Exercise 1 :: Please rewrite the rows of saved data entries below, replacing "Source code" with "Markup source" and changing nothing else. Omit the pictures from your answer.

** Opening Text segment block **

- Introduction
- Format and Structure of the Data
- Document types contained in DCEP
- Statistics on the DCEP
- Usage conditions
- Download the DCEP corpus
- How to produce bilingual corpora
- Acknowledgement and contact
- Reference publication
- International Standard Language Resource Number: 823-807-024-162-2
Introduction
The Digital Corpus of the European Parliament (DCEP) contains the majority of the documents published on the
European Parliament's official website. It comprises a variety of document types, from press releases to session and legislative documents related to European Parliament's activities and bodies. The current version of the corpus contains documents
that were produced between 2001 and 2012.
view details
The EP's Directorate General for Translation has created this corpus, and made it publicly accessible, to contribute to the European Parliament's policy of multilingualism, designed to ensure the equal treatment of languages.
DCEP is a multilingual corpus including documents in all official EU languages and it can be used for various language processing and research purposes such as:
- Machine Translation;
- Creation of monolingual or multilingual linguistic resources;
- Translation studies, annotation projection for co-reference resolution, discourse analysis, comparative language studies;
- Improvement of sentence or word alignment algorithms;
- Cross-lingual information retrieval.

** Closing Text segment block **
** Opening Records supplied block **

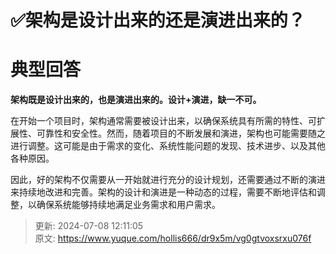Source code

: # ✅架构是设计出来的还是演进出来的？

# 典型回答


**架构既是设计出来的，也是演进出来的。设计+演进，缺一不可。**



在开始一个项目时，架构通常需要被设计出来，以确保系统具有所需的特性、可扩展性、可靠性和安全性。然而，随着项目的不断发展和演进，架构也可能需要随之进行调整。这可能是由于需求的变化、系统性能问题的发现、技术进步、以及其他各种原因。

<font style="color:rgb(55, 65, 81);background-color:rgb(247, 247, 248);"></font>

因此，好的架构不仅需要从一开始就进行充分的设计规划，还需要通过不断的演进来持续地改进和完善。架构的设计和演进是一种动态的过程，需要不断地评估和调整，以确保系统能够持续地满足业务需求和用户需求。



> 更新: 2024-07-08 12:11:05  
> 原文: <https://www.yuque.com/hollis666/dr9x5m/vg0gtvoxsrxu076f>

** Closing Records supplied block **

Exercise 2 ::
Answer these questions using the DCEP page above.
(a) Between which years were the documents in the current version of the corpus produced?
(b) Which body created the corpus?
(c) What is the corpus's International Standard Language Resource Number?

Task solution 1 ::
Markup source

: # ✅架构是设计出来的还是演进出来的？

# 典型回答


**架构既是设计出来的，也是演进出来的。设计+演进，缺一不可。**



在开始一个项目时，架构通常需要被设计出来，以确保系统具有所需的特性、可扩展性、可靠性和安全性。然而，随着项目的不断发展和演进，架构也可能需要随之进行调整。这可能是由于需求的变化、系统性能问题的发现、技术进步、以及其他各种原因。

<font style="color:rgb(55, 65, 81);background-color:rgb(247, 247, 248);"></font>

因此，好的架构不仅需要从一开始就进行充分的设计规划，还需要通过不断的演进来持续地改进和完善。架构的设计和演进是一种动态的过程，需要不断地评估和调整，以确保系统能够持续地满足业务需求和用户需求。



> 更新: 2024-07-08 12:11:05  
> 原文: <https://www.yuque.com/hollis666/dr9x5m/vg0gtvoxsrxu076f>

Task solution 2 ::
(a) Between 2001 and 2012.
(b) The EP's Directorate General for Translation.
(c) 823-807-024-162-2.